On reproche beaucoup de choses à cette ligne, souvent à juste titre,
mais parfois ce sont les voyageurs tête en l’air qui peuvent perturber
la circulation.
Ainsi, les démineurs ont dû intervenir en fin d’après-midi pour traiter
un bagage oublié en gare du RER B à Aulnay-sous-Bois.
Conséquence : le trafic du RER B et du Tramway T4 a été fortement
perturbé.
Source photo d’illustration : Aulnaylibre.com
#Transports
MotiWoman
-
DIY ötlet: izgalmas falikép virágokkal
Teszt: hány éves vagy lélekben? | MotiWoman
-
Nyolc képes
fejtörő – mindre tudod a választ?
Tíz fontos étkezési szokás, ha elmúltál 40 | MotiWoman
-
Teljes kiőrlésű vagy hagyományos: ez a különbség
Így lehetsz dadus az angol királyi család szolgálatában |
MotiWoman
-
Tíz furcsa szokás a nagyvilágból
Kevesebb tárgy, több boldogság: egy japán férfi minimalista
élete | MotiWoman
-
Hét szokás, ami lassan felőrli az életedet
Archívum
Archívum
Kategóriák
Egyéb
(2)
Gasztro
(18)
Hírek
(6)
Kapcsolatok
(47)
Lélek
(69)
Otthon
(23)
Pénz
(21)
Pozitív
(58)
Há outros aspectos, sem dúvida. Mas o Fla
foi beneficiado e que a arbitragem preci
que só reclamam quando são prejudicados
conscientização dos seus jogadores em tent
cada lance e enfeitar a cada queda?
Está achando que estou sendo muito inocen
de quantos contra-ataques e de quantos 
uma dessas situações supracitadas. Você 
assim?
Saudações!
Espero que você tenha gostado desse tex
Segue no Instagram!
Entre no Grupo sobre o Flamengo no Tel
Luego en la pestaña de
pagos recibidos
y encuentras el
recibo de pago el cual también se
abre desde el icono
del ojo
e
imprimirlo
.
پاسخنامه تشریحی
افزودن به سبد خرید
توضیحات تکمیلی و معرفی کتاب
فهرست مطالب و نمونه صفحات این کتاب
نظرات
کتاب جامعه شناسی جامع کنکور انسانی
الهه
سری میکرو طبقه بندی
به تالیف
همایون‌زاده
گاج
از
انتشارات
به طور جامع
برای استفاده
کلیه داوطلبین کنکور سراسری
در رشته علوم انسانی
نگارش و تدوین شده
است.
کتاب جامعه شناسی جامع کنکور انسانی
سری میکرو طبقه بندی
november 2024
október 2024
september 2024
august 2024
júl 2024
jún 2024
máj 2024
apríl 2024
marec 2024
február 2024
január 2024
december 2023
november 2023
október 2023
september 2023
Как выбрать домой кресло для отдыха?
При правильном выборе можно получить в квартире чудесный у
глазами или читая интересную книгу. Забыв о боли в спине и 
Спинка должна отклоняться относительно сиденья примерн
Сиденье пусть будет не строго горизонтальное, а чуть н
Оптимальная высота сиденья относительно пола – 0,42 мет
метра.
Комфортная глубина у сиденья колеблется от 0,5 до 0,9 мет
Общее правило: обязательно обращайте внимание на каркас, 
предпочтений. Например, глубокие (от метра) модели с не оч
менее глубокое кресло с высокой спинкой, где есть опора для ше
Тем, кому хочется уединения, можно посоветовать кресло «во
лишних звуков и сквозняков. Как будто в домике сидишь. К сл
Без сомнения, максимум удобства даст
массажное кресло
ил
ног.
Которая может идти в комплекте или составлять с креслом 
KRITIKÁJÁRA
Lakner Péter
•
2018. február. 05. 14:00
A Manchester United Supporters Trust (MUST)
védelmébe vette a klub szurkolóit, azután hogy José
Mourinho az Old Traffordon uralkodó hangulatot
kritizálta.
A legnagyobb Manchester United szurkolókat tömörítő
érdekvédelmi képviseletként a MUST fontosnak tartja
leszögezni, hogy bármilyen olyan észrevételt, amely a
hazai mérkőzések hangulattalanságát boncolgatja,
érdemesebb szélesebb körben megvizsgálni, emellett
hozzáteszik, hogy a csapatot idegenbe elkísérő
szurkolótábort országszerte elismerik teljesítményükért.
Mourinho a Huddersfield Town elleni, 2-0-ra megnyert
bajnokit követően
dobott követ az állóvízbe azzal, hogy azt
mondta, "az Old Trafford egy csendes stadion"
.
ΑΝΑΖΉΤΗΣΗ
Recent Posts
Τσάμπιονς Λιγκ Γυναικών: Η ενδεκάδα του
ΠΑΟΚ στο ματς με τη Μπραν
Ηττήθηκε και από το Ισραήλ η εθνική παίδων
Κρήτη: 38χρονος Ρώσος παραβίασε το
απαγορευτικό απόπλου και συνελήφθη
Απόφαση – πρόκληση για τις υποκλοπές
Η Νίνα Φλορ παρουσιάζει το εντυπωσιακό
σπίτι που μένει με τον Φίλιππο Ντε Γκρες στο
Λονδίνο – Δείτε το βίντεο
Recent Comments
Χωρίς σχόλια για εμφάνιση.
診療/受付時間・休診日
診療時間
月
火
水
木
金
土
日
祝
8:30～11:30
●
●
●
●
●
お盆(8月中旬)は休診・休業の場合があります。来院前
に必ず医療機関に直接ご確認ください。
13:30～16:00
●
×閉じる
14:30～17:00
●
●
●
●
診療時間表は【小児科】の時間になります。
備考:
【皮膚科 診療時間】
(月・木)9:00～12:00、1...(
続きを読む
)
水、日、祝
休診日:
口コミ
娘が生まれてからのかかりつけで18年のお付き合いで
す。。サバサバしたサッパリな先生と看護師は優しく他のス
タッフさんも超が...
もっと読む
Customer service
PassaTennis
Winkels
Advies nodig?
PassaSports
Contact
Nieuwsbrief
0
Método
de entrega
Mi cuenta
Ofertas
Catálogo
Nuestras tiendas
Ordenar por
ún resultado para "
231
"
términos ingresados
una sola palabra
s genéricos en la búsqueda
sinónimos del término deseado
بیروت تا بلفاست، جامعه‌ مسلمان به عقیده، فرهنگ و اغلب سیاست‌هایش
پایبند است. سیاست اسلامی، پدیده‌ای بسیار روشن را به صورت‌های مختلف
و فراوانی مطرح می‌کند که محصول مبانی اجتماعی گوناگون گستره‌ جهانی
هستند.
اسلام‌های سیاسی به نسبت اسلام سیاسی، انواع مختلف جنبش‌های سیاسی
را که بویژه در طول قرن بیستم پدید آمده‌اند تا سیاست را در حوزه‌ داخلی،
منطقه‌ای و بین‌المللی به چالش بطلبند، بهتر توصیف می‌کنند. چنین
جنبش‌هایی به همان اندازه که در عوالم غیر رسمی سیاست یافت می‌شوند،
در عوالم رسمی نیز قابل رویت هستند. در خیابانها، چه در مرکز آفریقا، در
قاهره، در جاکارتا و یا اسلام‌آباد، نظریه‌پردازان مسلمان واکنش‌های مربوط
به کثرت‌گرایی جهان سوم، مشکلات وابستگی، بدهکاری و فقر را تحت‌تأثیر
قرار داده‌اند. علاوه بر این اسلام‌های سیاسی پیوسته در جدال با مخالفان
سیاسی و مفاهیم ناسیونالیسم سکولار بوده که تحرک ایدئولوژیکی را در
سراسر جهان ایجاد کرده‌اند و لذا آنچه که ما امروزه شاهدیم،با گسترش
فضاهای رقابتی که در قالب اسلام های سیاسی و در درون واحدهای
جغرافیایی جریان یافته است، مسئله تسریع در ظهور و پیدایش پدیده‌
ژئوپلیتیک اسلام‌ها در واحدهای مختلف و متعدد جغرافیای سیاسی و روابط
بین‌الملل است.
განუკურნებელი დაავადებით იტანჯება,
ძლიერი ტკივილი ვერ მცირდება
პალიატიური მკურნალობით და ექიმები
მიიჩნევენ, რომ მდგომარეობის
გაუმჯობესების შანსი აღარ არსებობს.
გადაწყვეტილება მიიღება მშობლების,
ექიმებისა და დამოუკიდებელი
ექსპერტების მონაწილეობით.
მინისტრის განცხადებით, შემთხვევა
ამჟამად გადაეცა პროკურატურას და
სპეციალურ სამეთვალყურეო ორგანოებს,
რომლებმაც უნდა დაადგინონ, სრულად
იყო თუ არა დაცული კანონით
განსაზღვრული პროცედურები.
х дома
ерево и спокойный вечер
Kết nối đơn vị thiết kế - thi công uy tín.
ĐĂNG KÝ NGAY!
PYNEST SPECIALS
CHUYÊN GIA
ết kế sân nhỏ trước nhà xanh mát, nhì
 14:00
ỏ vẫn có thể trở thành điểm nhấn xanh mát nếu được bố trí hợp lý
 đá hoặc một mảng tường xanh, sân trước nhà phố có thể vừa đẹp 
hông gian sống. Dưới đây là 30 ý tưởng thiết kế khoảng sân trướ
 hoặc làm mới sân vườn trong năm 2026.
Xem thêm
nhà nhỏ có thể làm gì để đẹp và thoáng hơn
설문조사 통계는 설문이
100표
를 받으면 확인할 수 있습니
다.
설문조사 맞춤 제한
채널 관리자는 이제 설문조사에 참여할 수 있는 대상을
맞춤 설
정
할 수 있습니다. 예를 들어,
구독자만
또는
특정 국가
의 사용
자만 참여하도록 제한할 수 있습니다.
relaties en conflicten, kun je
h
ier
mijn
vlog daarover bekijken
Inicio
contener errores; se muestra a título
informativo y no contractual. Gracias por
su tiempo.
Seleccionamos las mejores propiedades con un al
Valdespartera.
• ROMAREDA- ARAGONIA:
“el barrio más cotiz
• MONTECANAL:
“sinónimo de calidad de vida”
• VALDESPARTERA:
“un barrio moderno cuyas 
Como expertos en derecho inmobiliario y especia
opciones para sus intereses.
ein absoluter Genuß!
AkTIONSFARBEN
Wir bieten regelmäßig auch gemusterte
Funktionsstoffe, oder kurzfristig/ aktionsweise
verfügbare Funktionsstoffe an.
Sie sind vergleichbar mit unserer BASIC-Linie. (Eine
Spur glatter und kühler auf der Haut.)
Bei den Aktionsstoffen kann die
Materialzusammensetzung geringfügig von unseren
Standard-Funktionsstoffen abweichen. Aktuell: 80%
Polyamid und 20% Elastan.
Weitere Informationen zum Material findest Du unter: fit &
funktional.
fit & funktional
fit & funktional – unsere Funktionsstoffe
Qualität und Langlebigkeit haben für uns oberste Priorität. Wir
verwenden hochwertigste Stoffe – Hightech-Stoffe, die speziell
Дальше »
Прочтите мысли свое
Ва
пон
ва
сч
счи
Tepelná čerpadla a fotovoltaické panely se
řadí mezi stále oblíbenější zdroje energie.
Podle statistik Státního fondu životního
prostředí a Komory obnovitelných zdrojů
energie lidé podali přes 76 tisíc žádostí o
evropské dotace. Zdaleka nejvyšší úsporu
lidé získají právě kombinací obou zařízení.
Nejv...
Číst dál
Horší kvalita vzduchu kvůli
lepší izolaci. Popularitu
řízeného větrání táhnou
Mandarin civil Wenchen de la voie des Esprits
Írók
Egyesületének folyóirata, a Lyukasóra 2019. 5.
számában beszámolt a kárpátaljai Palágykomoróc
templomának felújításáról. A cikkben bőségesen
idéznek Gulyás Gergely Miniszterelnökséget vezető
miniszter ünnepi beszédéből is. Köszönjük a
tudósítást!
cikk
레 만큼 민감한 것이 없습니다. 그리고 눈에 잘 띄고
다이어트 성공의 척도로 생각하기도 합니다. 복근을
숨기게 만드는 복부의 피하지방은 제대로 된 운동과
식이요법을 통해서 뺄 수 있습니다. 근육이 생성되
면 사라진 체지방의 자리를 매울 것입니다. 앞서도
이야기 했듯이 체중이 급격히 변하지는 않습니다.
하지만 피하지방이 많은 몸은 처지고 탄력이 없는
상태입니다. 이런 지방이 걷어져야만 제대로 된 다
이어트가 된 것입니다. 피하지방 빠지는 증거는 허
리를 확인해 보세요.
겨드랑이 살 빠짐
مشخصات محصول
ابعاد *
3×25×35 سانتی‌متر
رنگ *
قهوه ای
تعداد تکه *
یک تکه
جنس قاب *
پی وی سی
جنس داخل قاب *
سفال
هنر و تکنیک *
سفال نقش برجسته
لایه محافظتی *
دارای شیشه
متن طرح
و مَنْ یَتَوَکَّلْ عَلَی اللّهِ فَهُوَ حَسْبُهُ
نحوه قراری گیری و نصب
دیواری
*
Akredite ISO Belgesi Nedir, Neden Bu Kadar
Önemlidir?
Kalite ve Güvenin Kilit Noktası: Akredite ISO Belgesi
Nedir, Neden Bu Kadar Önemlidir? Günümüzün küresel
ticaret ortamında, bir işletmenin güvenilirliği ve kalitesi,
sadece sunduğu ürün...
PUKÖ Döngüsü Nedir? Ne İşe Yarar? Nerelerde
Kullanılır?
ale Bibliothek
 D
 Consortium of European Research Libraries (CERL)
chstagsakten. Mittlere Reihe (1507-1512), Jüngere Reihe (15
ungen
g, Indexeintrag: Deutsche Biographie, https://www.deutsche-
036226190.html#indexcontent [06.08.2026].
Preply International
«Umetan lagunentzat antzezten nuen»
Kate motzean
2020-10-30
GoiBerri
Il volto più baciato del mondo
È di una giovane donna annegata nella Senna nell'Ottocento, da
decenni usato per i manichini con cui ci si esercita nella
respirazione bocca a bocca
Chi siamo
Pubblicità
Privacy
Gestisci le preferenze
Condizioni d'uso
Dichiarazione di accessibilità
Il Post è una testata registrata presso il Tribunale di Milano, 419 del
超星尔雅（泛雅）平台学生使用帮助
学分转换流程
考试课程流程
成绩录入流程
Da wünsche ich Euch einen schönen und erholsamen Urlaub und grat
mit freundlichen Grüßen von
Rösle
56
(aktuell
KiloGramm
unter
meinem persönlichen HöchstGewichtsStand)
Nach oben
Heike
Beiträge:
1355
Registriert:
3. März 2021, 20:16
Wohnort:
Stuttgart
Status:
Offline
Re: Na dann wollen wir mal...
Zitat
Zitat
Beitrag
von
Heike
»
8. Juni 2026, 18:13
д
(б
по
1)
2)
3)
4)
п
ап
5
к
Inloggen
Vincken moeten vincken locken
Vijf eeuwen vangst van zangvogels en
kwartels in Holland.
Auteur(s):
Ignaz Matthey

========================================================================

- _Assignment_
Please return the lines above that run from the line containing "Seleccionamos las mejores" to the line containing "opciones para sus intereses.", inclusive, exactly and with no other lines.

- _Exercise answer_
Seleccionamos las mejores propiedades con un al
Valdespartera.
• ROMAREDA- ARAGONIA:
“el barrio más cotiz
• MONTECANAL:
“sinónimo de calidad de vida”
• VALDESPARTERA:
“un barrio moderno cuyas 
Como expertos en derecho inmobiliario y especia
opciones para sus intereses.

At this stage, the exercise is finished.